# Timex Electric From Taiwan



## Robert (Jul 26, 2006)

This arrived yesterday - described as NOS and probably 30 years old. It still had the small clips to hold the crown out. The seller had put a new battery in and I reckon it runs within a minute a day.

I didn't know that Timex were made in Taiwan. Can anyone tell me if this is a true electric, and also how old it would be? I'm reluctant to take the back off in case I can't get it back on.

If it is, she has an electric before me


----------



## pg tips (May 16, 2003)

Timex move production to Taiwan and the Philippines in the late 70's early 80's

You quite often see what I call "mix" watches as well where some components are from one country and others from somewhere else, as the company were in transition moving stock and production.

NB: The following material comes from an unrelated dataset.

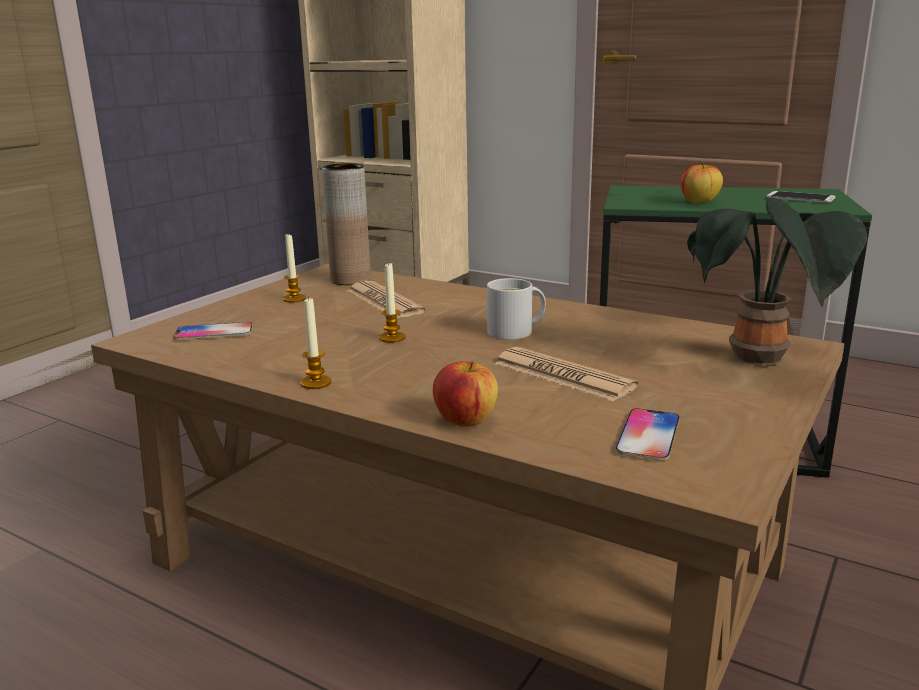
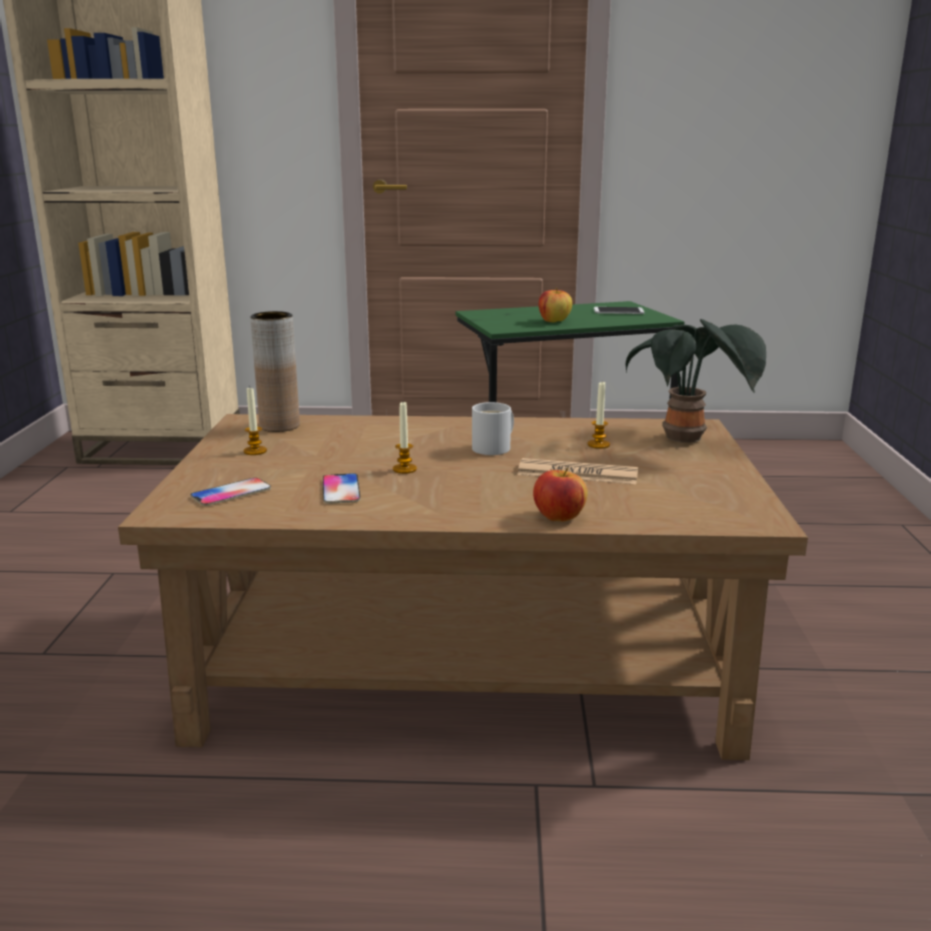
camera: 30 degrees left, 0 degrees up
(316, 383) = (402, 515): candle -> candle (598, 445)
(384, 302) = (345, 441): newspaper -> none
(648, 436) = (686, 501): phone -> phone (341, 490)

It is an electric, check Paul's electric watches site to see the movements Timex used


----------



## watchnutz (Jan 18, 2008)

It is indeed an electric, Robert. Looks to be Timex catalog #835601 from 1975. Timex had plants all over the world and some made only parts that were assembled in another country. BTW the watch sold for 35 USD back then. Nice to find one in that condition.


----------



## Robert (Jul 26, 2006)

Thanks gents.

I had heard of the Philippines production before but not Taiwan. (remember a thread about Philip Pines)

This was a bit of a bargain at $9.99 - he has another but its $29.99.

I hope she looks after it.


----------



## mel (Dec 6, 2006)

Well done Robert, PG and Bill (Watchnutz) have said it all - except maybe that the *"Electric"* is slower than the Dynabeat, runs with a slower beat rate. Have a listen and you can usually hear a very distinctive "tick,tick, tick, Clank" type sound when they are running :grin:


----------